(Collected data)

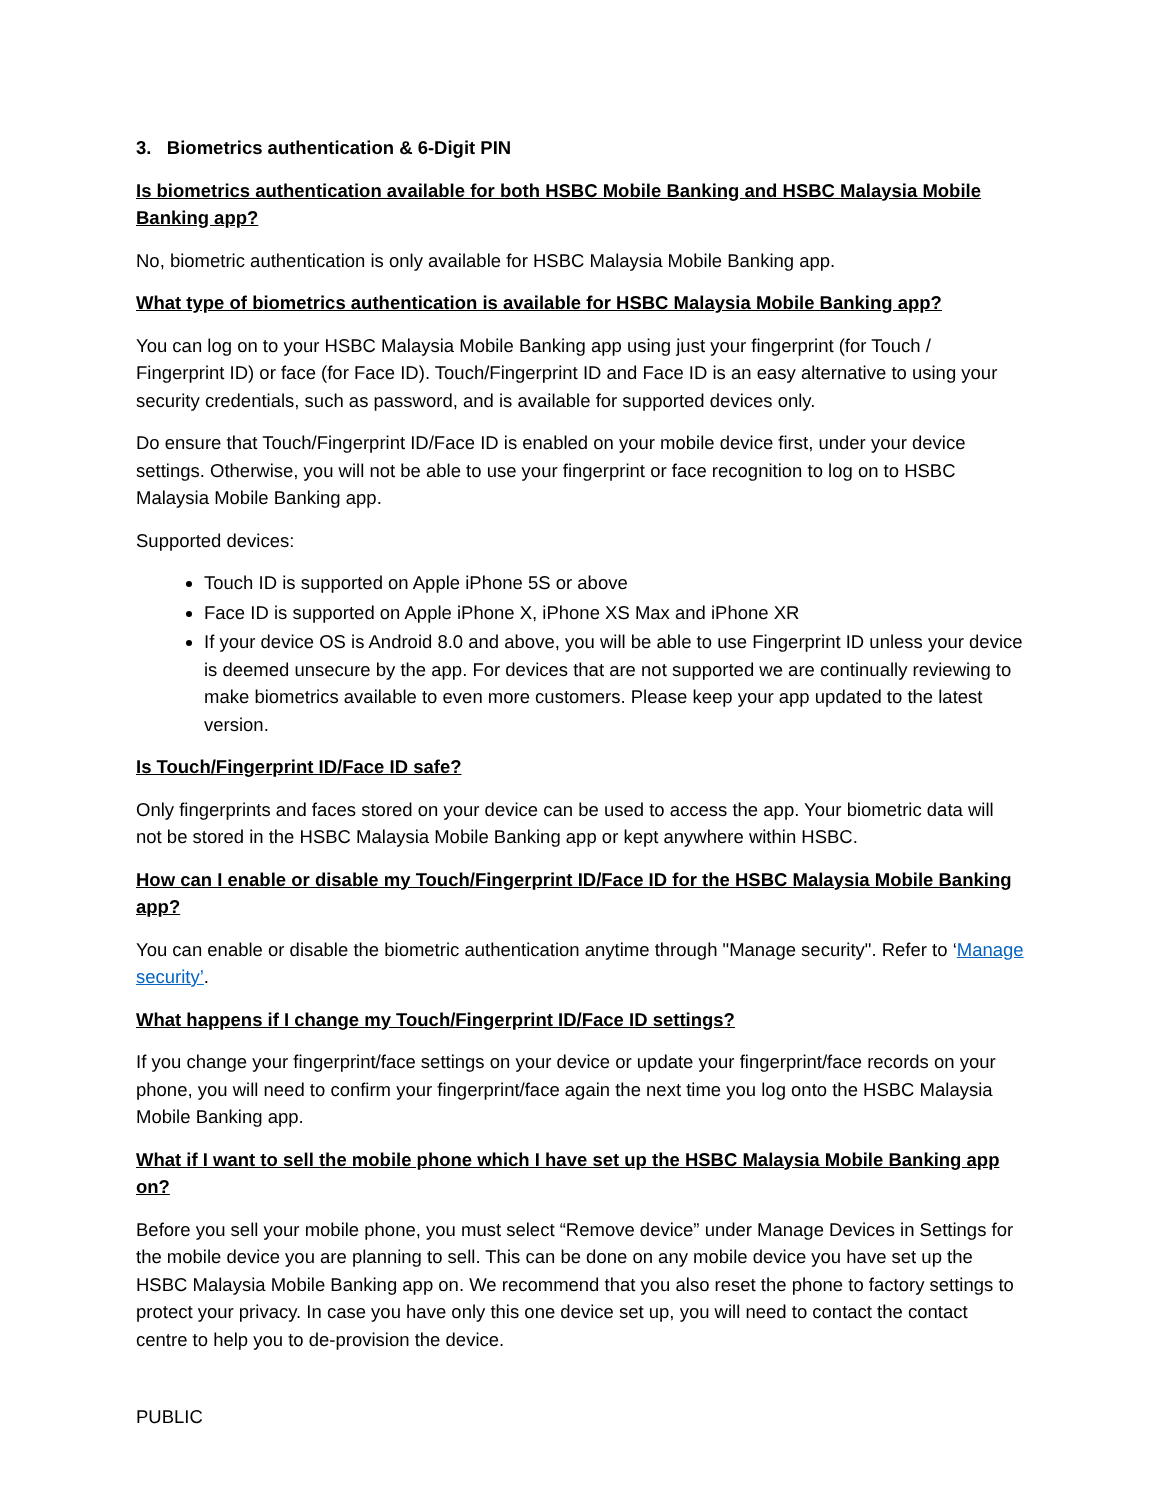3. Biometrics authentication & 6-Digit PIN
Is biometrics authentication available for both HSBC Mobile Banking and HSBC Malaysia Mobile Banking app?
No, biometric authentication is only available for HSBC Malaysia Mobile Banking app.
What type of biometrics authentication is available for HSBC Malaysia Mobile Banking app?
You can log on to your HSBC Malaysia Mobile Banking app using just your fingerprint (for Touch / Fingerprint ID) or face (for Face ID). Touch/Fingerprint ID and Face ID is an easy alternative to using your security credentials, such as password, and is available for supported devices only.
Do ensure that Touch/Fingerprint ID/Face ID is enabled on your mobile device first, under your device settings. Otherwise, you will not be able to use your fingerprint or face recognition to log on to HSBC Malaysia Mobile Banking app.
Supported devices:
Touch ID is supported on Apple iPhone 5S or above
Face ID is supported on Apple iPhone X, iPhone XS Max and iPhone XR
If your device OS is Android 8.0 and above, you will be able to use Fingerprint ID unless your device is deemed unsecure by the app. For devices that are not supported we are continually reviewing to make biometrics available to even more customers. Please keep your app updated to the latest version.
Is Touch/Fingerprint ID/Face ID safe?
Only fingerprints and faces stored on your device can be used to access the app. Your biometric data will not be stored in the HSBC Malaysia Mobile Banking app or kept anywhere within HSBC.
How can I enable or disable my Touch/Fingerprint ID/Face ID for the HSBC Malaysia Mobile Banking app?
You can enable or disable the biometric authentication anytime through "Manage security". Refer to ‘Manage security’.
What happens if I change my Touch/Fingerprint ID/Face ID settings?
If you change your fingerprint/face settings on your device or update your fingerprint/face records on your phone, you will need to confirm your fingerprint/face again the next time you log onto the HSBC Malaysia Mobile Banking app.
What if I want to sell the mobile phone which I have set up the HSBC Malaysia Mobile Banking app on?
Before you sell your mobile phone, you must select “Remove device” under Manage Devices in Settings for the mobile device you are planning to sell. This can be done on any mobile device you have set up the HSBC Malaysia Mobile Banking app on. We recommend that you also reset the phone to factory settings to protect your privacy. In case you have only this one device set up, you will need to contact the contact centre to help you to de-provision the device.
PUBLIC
...
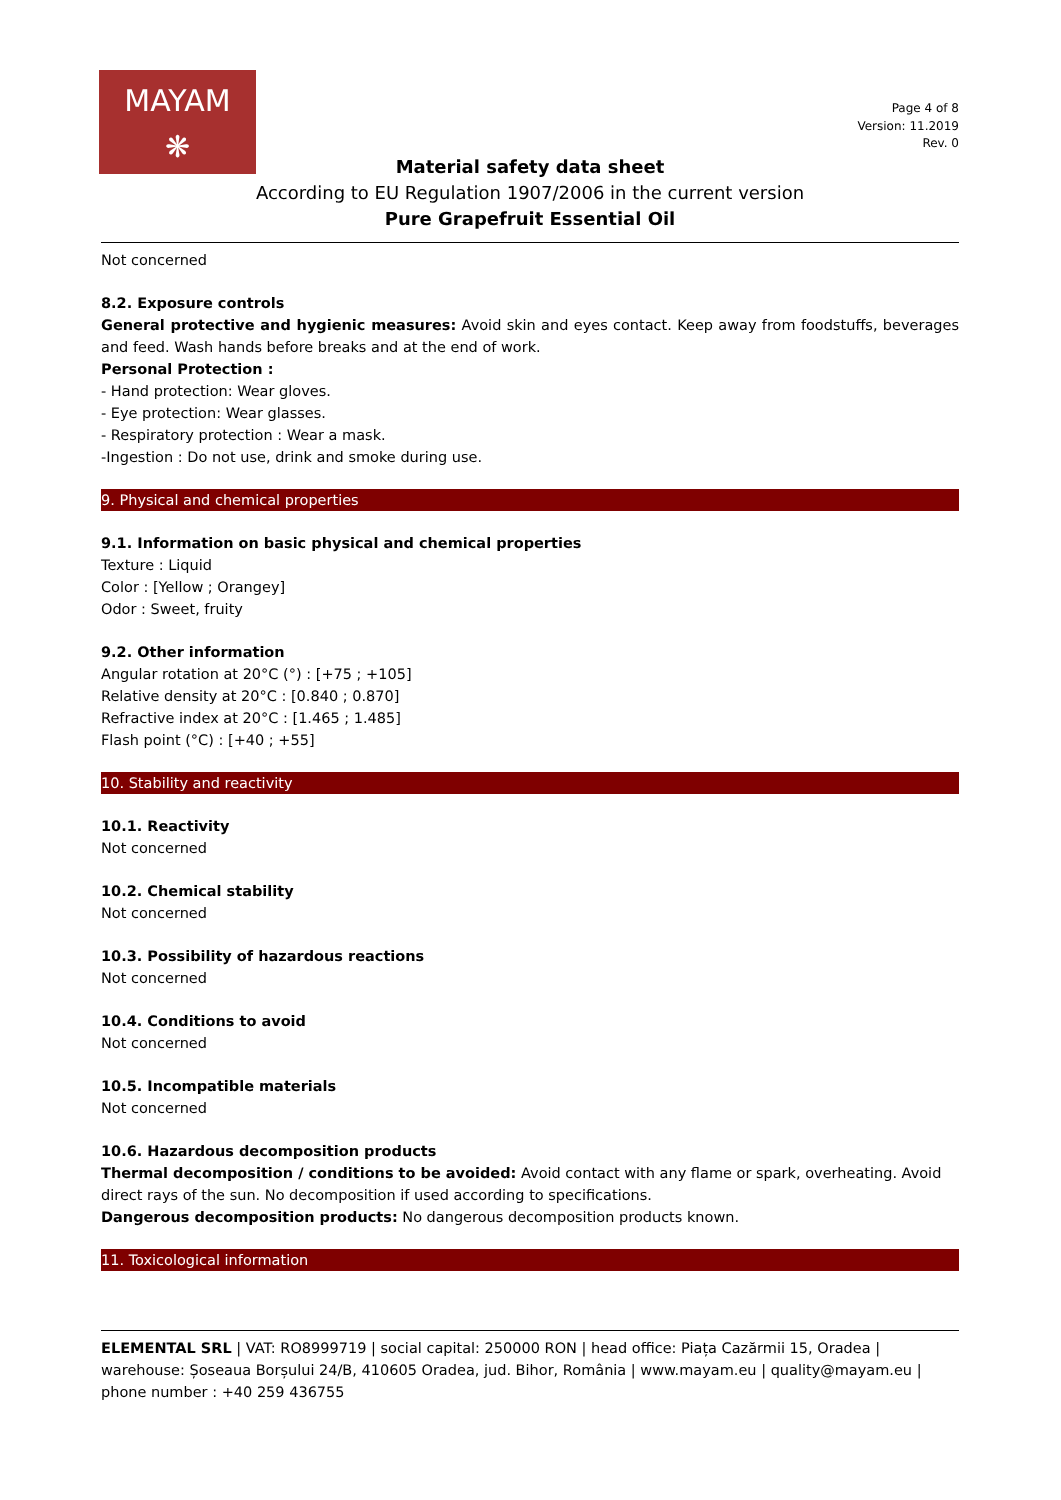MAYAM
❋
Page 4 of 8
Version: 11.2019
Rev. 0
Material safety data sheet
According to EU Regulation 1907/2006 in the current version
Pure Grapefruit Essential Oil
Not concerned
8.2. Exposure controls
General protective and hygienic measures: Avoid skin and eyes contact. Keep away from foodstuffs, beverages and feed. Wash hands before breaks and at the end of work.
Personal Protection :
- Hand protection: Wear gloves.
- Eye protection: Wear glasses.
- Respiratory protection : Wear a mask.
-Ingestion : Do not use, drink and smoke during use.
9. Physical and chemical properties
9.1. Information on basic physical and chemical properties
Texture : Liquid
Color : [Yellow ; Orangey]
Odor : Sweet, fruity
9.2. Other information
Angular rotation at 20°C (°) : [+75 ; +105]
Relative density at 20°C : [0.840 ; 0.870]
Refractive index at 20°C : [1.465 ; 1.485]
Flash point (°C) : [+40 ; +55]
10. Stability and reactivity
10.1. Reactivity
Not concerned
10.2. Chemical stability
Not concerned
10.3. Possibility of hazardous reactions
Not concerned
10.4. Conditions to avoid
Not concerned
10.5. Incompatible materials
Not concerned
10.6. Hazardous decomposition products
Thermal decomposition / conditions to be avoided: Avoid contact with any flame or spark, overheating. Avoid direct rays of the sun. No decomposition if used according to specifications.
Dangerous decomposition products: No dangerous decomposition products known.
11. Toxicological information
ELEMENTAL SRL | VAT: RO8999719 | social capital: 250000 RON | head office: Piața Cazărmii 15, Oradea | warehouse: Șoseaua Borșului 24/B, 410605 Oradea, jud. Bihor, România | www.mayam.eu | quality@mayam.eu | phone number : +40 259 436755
* * *
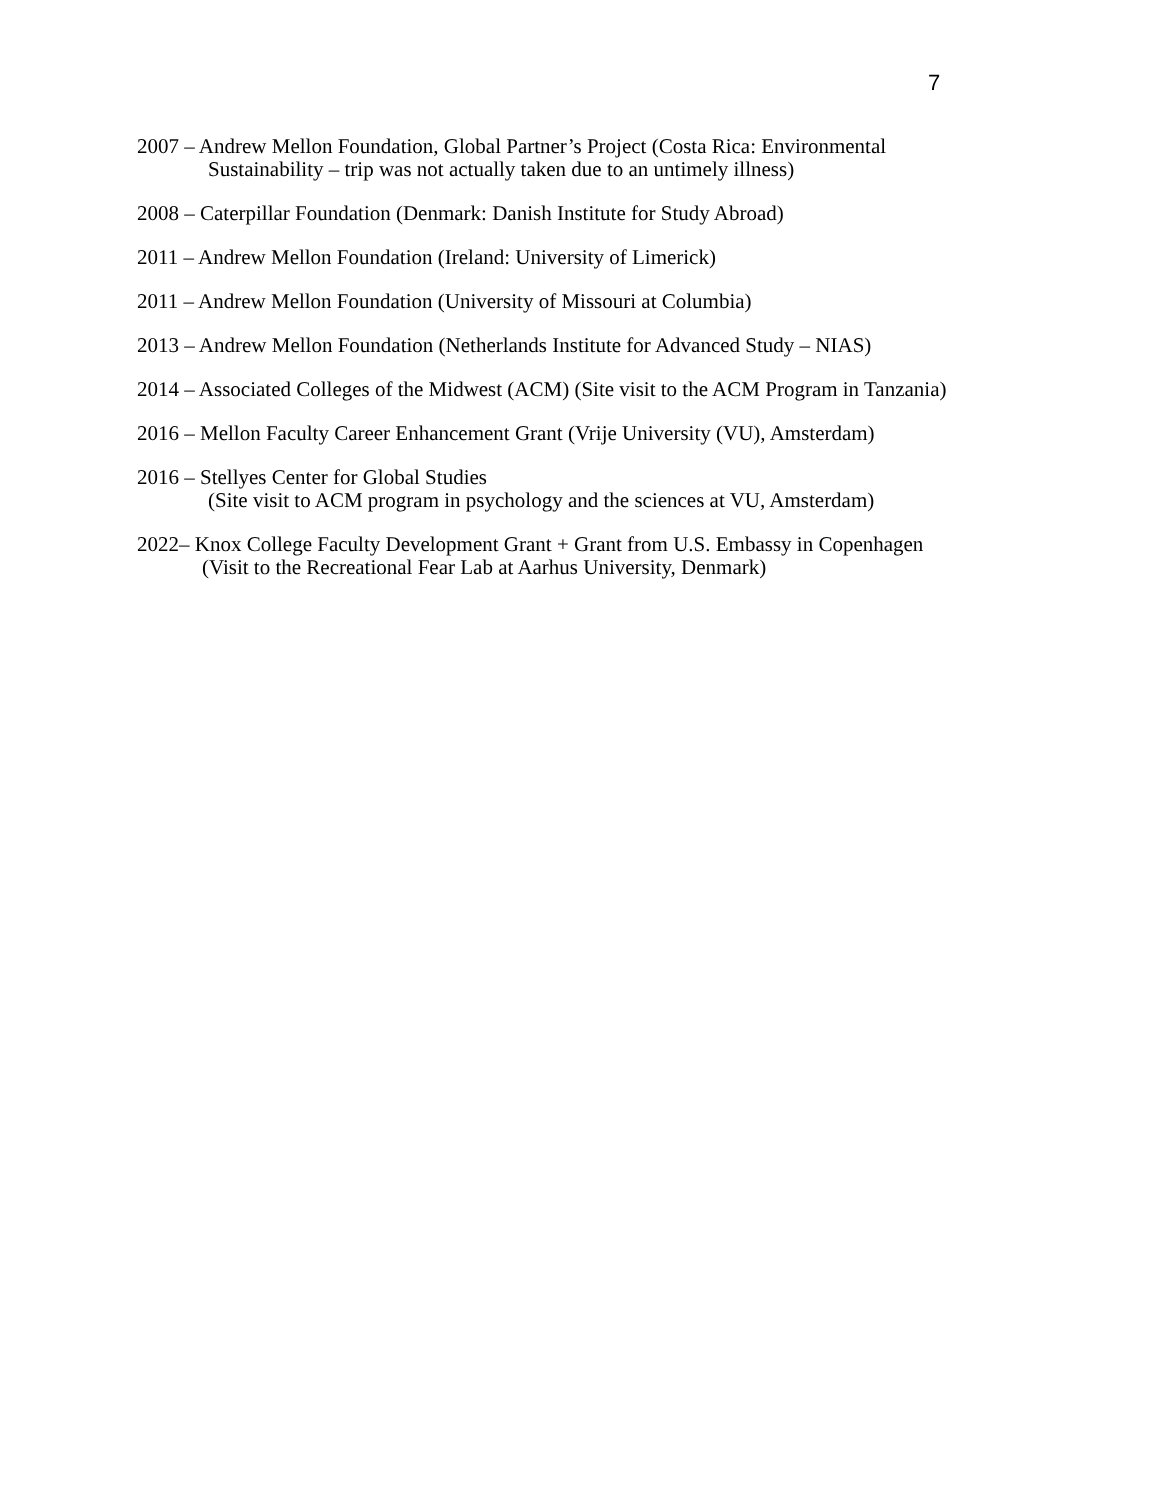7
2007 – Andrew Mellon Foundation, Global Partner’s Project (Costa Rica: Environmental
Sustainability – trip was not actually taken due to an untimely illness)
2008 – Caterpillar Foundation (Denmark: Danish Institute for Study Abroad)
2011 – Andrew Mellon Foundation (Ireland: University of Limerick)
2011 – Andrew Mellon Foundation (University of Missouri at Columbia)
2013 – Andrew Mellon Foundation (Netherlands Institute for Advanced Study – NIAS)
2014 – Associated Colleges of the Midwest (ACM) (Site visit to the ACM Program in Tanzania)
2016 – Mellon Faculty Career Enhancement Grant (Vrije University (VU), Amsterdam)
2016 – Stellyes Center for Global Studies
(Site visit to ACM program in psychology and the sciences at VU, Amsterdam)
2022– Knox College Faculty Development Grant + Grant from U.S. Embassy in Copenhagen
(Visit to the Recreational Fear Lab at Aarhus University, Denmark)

### [REQUIRED ACTION]
For this exercise, output exactly the lines above from the line with "-Ingestion : Do" to the line with "Relative density at 20°C : [0.840 ; 0.870]", counting both, and leave out the rest.

### [SOLUTION TO THE PROBLEM]
-Ingestion : Do not use, drink and smoke during use.
9. Physical and chemical properties
9.1. Information on basic physical and chemical properties
Texture : Liquid
Color : [Yellow ; Orangey]
Odor : Sweet, fruity
9.2. Other information
Angular rotation at 20°C (°) : [+75 ; +105]
Relative density at 20°C : [0.840 ; 0.870]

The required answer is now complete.